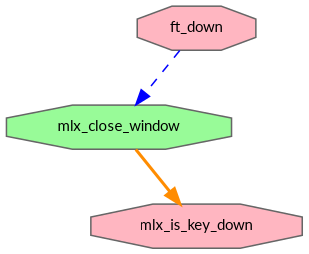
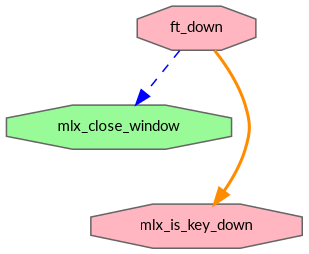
  digraph {
    fontname=Lato
    rankdir=TB
    node [color=grey40 fillcolor=lightpink fontname=Lato fontsize=10 shape=octagon style=filled]
    edge [arrowhead=normal fontname=Lato fontsize=10 labelfontname=Helvetica labelfontsize=10]
    n1 [color=gray40 fontcolor=black height=0.2 label=ft_down width=0.4]
    n2 [fillcolor=palegreen height=0.2 label=mlx_close_window width=0.4]
    n3 [height=0.2 label=mlx_is_key_down width=0.4]
    n1 -> n2 [color=blue style=dashed]
-   n2 -> n3 [color=darkorange style=bold]
+   n1 -> n3 [color=darkorange style=bold]
  }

○ ○ ○ ○

▸ **STATED PROBLEM**:
Render every line of the records above as a Markdown table with the columns Row and Text, numbering the rows in order. Leave out blank lines and the picture lines.

▸ **TASK SOLUTION**:
| Row | Text |
|---|---|
| 1 |   digraph { |
| 2 |     fontname=Lato |
| 3 |     rankdir=TB |
| 4 |     node [color=grey40 fillcolor=lightpink fontname=Lato fontsize=10 shape=octagon style=filled] |
| 5 |     edge [arrowhead=normal fontname=Lato fontsize=10 labelfontname=Helvetica labelfontsize=10] |
| 6 |     n1 [color=gray40 fontcolor=black height=0.2 label=ft_down width=0.4] |
| 7 |     n2 [fillcolor=palegreen height=0.2 label=mlx_close_window width=0.4] |
| 8 |     n3 [height=0.2 label=mlx_is_key_down width=0.4] |
| 9 |     n1 -> n2 [color=blue style=dashed] |
| 10 | -   n2 -> n3 [color=darkorange style=bold] |
| 11 | +   n1 -> n3 [color=darkorange style=bold] |
| 12 |   } |